BEGIN Data shown
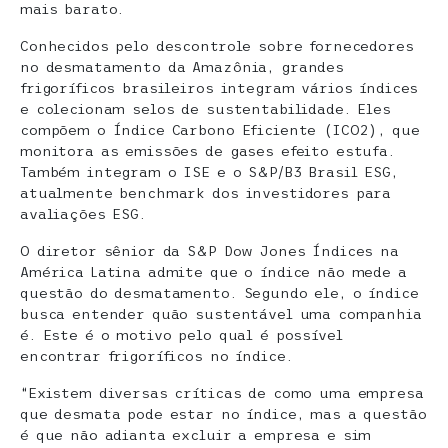
mais barato.
Conhecidos pelo descontrole sobre fornecedores
no desmatamento da Amazônia, grandes
frigoríficos brasileiros integram vários índices
e colecionam selos de sustentabilidade. Eles
compõem o Índice Carbono Eficiente (ICO2), que
monitora as emissões de gases efeito estufa.
Também integram o ISE e o S&P/B3 Brasil ESG,
atualmente benchmark dos investidores para
avaliações ESG.
O diretor sênior da S&P Dow Jones Índices na
América Latina admite que o índice não mede a
questão do desmatamento. Segundo ele, o índice
busca entender quão sustentável uma companhia
é. Este é o motivo pelo qual é possível
encontrar frigoríficos no índice.
“Existem diversas críticas de como uma empresa
que desmata pode estar no índice, mas a questão
é que não adianta excluir a empresa e sim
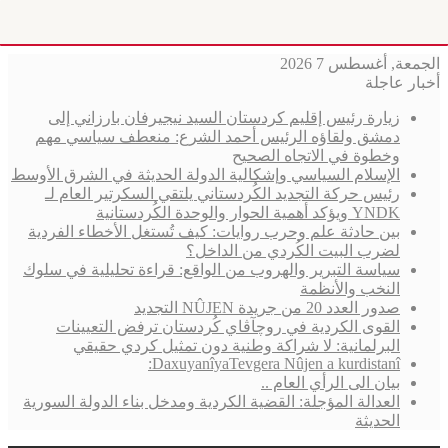
الجمعة, أغسطس 7 2026
أخبار عاجلة
زيارة رئيس إقليم كردستان السيد نيجيرفان بارزاني إلى
دمشق ولقاؤه الرئيس أحمد الشرع: منعطف سياسي مهم
وخطوة في الاتجاه الصحيح
الإسلام السياسي وإشكالية الدولة الحديثة في الشرق الأوسط
رئيس حركة التجديد الكُردستاني يلتقي السكرتير العام لـ
YNDK ويؤكد أهمية الحوار والوحدة الكُردستانية
بين حادثة علم وحرب روايات: كيف تُستغل الأخطاء الفردية
لضرب البيت الكُردي من الداخل؟
سياسة التبرير والهروب من الواقع: قراءة تحليلية في سلوك
النخب والأنظمة
صدور العدد 20 من جريدة NÛJEN التجديد
القوى الكردية في روچآڤاي كُردستان ترفض التعيينات
البرلمانية: لا شراكة وطنية دون تمثيل كردي حقيقي
DaxuyanîyaTevgera Nûjen a kurdistanî:
بيان الى الرأي العام ..
العدالة المؤجلة: القضية الكردية ومدخل بناء الدولة السورية
الحديثة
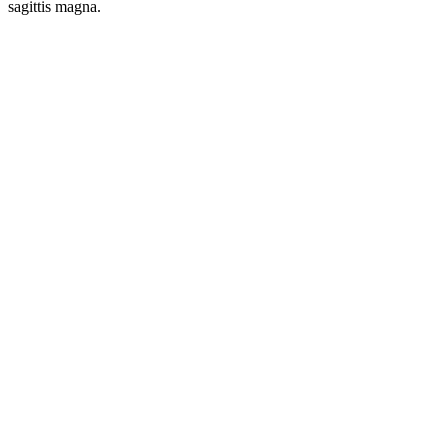
sagittis magna.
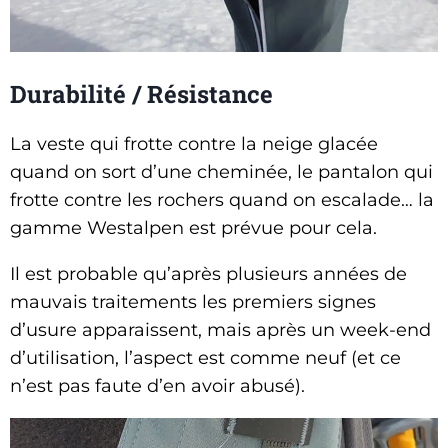
Durabilité / Résistance
La veste qui frotte contre la neige glacée
quand on sort d’une cheminée, le pantalon qui
frotte contre les rochers quand on escalade… la
gamme Westalpen est prévue pour cela.
Il est probable qu’après plusieurs années de
mauvais traitements les premiers signes
d’usure apparaissent, mais après un week-end
d’utilisation, l’aspect est comme neuf (et ce
n’est pas faute d’en avoir abusé).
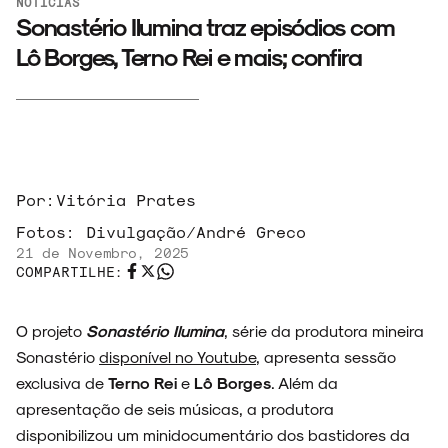
NOTÍCIAS
Sonastério Ilumina traz episódios com
Lô Borges, Terno Rei e mais; confira
Por:
Vitória Prates
Fotos:
Divulgação/André Greco
21 de Novembro, 2025
COMPARTILHE:
O projeto
Sonastério Ilumina
, s
érie da produtora mineira
Sonastério
disponível no Youtube
, apresenta sessão
exclusiva de
Terno Rei
e
Lô Borges
. Além da
apresentação de seis músicas, a produtora
disponibilizou um minidocumentário dos bastidores da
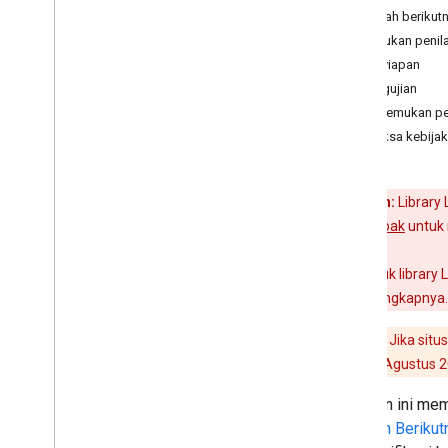
Meminta Izin Tambahan
Langkah berikut
Mengintegrasikan Login Menggunakan
Melakukan penil
Pemroses
Penyiapan
Login dengan Google untuk Aplikasi
Pengujian
Sisi Server
Menemukan per
Putuskan dan Cabut Cakupan
Periksa kebijak
Integrasi Lintas Platform
Login Tunggal Lintas Platform
Peringatan:
Library
penilaian dampak
untuk 
Referensi
Pemecahan masalah
Dukungan untuk library 
Menggunakan Fed
CM API
informasi selengkapnya.
Bermigrasi dari Login dengan Google+
Perhatian:
Jika situ
Referensi
tersedia pada Agustus 20
Referensi Klien Java
Script
Panduan ini mem
Langkah Berikut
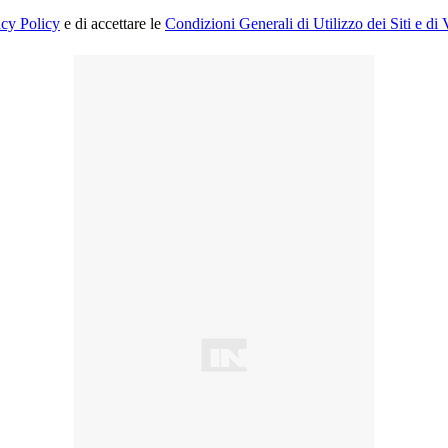
acy Policy
e di accettare le
Condizioni Generali di Utilizzo dei Siti e di 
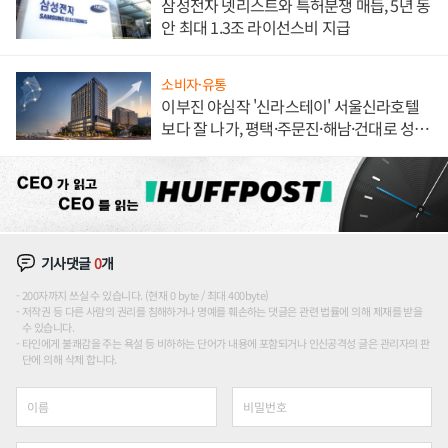
삼성전자 넷리스트와 특허분쟁 매듭, 5년 동
안 최대 1.3조 라이선스비 지급
소비자·유통
이부진 야심작 '신라스테이' 서울신라호텔
보다 잘 나가, 평택·주문진·해남·건대로 성
장판 더 넓힌다
기사댓글
0
개
200자까지 쓰실 수 있습니다. (현재 0 byte / 최대 400byte)
저작권 등 다른 사람의 권리를 침해하거나 명예를 훼손하는 댓글은 관련 법률에 의해 제재를 받을
수 있습니다.
타인에게 불쾌감을 주는 욕설 등 비하하는 단어가 내용에 포함되거나 인신공격성 글은 관리자의 판
단에 의해 삭제 합니다.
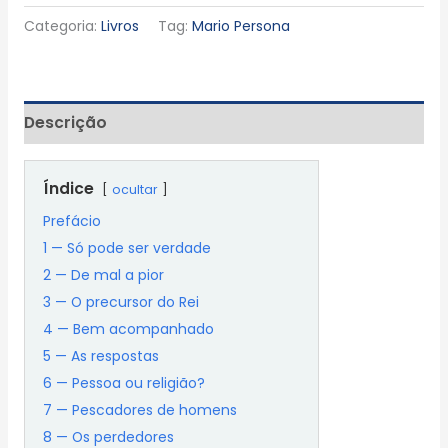
Categoria:
Livros
Tag:
Mario Persona
Descrição
Índice
ocultar
Prefácio
1 — Só pode ser verdade
2 — De mal a pior
3 — O precursor do Rei
4 — Bem acompanhado
5 — As respostas
6 — Pessoa ou religião?
7 — Pescadores de homens
8 — Os perdedores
END Data shown
(Problem statement)
Give only the count of lines in this material that contain the string "있습니다".

(Task response)
2